How to quickly determine whether a given natural number is a power of another natural number?
This can be done in "essentially linear time." Check out Daniel Bernstein's website: http://cr.yp.to/arith.html
Especially note his papers labeled [powers] and [powers2].
In order to test whether or not a natural number $n$ is a perfect power, we can conduct a binary search of the integers {1,2,...,n} for a number $m$ such that $n = m^b$ for some $b>1$. Let $b>1$. If a solution $m$ to $m^b =n$ exists, then it must lie in some interval $[c_i,d_i]$. When $i = 0$ we may take $[c_0,d_0] = [1,n]$. To define $[c_{i+1},d_{i+1}]$, consider $\alpha:= \left\lfloor \frac{(ci+di)}{2}\right\rfloor$. If $\alpha^b = n$ then we’re done. If $\alpha^b > n$, let $[c_{i+1}, d_{i+1}] = [c_i, \alpha]$; otherwise $\alpha^b < n$ and we let $[c_{i+1}, d_{i+1}] = [\alpha, d_i]$. We continue in this manner until $|c_i − d_i| \leq 1$. We then increase the value stored in variable $b$ and start the loop again. Performing this loop for all $b \leq log(n)$ completes the algorithm.

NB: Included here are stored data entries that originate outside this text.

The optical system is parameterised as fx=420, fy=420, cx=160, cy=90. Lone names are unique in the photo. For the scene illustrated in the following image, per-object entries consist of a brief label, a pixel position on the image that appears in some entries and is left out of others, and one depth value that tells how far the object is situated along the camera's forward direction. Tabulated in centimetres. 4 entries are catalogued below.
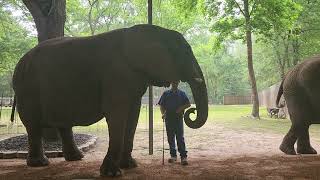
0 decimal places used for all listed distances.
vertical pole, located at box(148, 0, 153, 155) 904
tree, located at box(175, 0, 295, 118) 2220
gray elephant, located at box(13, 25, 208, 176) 632
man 748
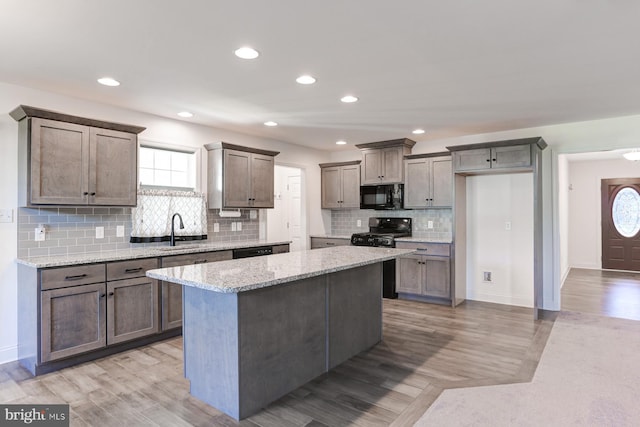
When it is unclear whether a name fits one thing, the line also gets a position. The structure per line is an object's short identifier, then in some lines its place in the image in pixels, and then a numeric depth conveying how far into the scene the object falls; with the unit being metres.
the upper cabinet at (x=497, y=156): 4.53
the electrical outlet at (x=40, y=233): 3.39
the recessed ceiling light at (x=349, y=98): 3.66
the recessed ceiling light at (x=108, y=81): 3.14
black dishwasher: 4.45
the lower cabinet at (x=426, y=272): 5.11
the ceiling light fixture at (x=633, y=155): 5.76
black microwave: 5.86
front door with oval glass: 7.68
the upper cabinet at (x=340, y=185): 6.35
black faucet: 4.24
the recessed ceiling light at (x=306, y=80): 3.12
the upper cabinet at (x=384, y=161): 5.74
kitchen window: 4.33
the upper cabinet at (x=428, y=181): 5.39
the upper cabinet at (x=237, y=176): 4.68
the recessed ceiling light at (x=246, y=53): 2.58
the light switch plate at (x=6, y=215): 3.21
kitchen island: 2.31
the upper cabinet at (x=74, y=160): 3.15
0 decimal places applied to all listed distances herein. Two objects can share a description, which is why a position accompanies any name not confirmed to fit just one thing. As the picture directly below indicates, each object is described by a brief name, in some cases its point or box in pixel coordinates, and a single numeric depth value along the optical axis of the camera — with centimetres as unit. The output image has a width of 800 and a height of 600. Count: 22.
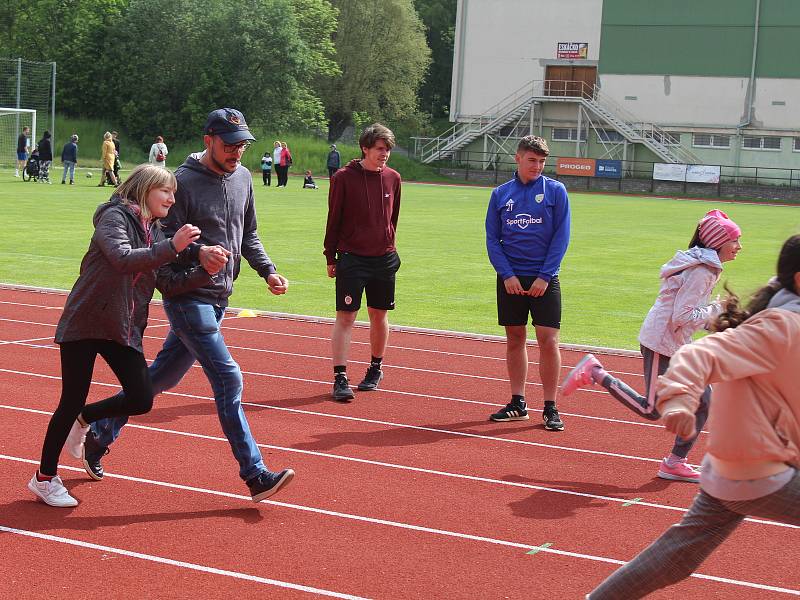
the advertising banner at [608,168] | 5778
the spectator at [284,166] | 4531
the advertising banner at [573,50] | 6625
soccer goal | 4499
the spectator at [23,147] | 4225
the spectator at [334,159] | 4938
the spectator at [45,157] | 3974
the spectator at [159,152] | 4103
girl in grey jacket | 579
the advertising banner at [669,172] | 5669
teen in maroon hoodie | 944
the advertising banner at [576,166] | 5841
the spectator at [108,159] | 3693
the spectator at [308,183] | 4528
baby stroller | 4040
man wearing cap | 623
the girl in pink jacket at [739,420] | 377
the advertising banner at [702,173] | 5600
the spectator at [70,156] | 4036
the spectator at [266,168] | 4597
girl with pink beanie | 690
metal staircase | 6300
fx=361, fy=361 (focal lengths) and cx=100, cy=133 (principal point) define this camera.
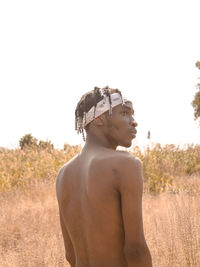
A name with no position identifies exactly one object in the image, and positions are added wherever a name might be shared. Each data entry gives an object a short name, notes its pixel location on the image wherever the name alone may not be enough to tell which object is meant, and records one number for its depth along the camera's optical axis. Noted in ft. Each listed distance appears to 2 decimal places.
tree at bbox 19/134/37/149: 75.41
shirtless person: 5.67
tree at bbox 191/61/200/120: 73.00
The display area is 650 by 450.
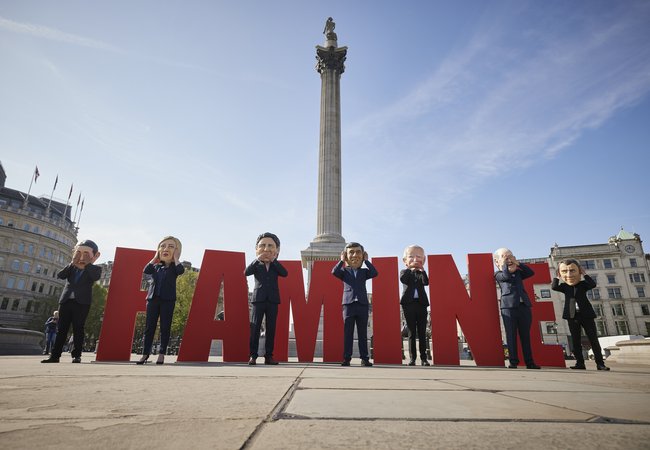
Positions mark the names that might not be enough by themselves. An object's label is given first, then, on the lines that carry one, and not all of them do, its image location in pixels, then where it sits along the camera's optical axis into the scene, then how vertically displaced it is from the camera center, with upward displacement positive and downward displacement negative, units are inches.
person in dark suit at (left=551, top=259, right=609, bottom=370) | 250.4 +21.5
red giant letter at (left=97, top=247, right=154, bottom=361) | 253.1 +16.1
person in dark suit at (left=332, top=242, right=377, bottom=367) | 233.1 +24.9
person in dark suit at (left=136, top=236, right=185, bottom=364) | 226.1 +22.9
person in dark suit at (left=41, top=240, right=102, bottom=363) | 234.3 +21.2
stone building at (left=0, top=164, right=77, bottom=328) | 1818.4 +400.4
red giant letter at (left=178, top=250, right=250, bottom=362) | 260.1 +12.3
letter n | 265.4 +14.5
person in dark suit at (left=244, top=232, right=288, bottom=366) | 232.4 +24.3
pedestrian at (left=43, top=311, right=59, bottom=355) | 552.4 -11.2
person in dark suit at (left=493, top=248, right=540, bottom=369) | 246.1 +15.0
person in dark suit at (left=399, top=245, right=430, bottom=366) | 262.5 +20.6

A pseudocode implementation of this algorithm can be found on page 21 of Dietzelbinger's Primality Testing in Polynomial Time. Its complexity is approximately $O(log^3(n))$.
The computer algebra system GAP performs this test and determines a smallest root $a$ of a given integer $n$ quite efficiently. The following is copied directly from its source code (file gap4r6/lib/integer.gi), and should be self-explaining:
#############################################################################
##
#F SmallestRootInt( <n> ) . . . . . . . . . . . smallest root of an integer
##
InstallGlobalFunction(SmallestRootInt,
function ( n )
local k, r, s, p, l, q;
# check the argument
if n > 0 then k := 2; s := 1;
elif n < 0 then k := 3; s := -1; n := -n;
else return 0;
fi;
# exclude small divisors, and thereby large exponents
if n mod 2 = 0 then
p := 2;
else
p := 3; while p < 100 and n mod p <> 0 do p := p+2; od;
fi;
l := LogInt( n, p );
# loop over the possible prime divisors of exponents
# use Euler's criterion to cast out impossible ones
while k <= l do
q := 2*k+1; while not IsPrimeInt(q) do q := q+2*k; od;
if PowerModInt( n, (q-1)/k, q ) <= 1 then
r := RootInt( n, k );
if r ^ k = n then
n := r;
l := QuoInt( l, k );
else
k := NextPrimeInt( k );
fi;
else
k := NextPrimeInt( k );
fi;
od;
return s * n;
end);